**EXERCISE MATERIALS:**
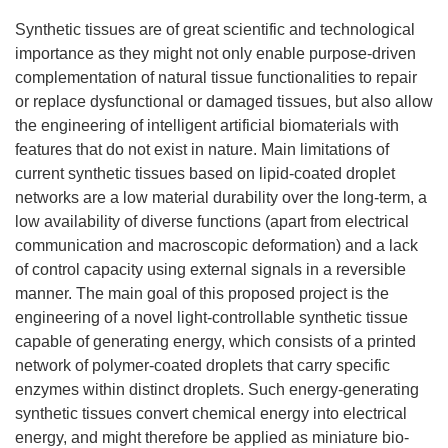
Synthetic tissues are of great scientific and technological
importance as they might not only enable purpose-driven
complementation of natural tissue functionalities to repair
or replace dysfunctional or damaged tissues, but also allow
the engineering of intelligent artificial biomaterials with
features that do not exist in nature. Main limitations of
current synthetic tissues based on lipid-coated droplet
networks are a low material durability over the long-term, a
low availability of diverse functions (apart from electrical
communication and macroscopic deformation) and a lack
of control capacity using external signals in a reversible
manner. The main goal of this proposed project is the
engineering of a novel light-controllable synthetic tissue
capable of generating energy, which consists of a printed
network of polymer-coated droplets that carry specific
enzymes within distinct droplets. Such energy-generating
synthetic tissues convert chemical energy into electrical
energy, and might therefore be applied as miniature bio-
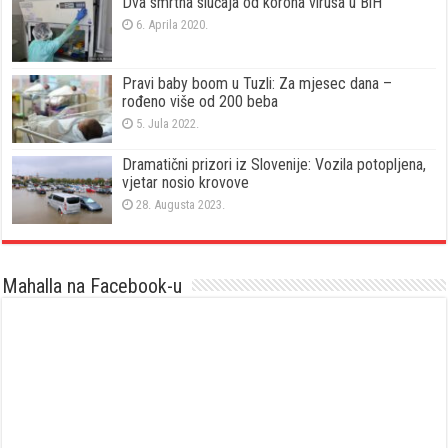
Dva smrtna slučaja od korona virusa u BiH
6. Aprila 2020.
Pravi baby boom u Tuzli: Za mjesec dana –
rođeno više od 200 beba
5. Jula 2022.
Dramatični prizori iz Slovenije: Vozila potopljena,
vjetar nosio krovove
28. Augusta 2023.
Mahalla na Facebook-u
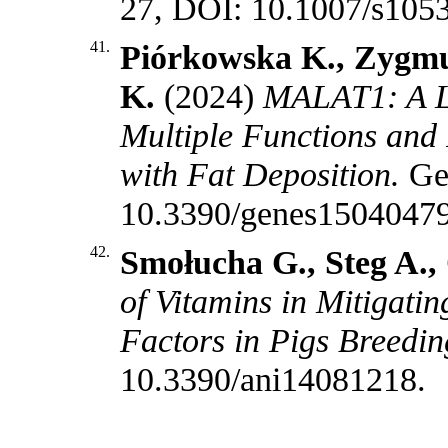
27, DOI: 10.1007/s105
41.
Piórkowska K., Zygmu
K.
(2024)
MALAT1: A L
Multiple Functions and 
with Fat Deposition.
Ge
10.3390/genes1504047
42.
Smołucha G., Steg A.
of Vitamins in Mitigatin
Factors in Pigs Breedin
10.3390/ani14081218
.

**EXERCISE DESCRIPTION:**
All lines from the one that holds "Multiple Functions and" to the end of the entries above must be transcribed exactly, both ends included, and no others.

**TASK SOLUTION:**
Multiple Functions and 
with Fat Deposition.
Ge
10.3390/genes1504047
42.
Smołucha G., Steg A.
of Vitamins in Mitigatin
Factors in Pigs Breedin
10.3390/ani14081218
.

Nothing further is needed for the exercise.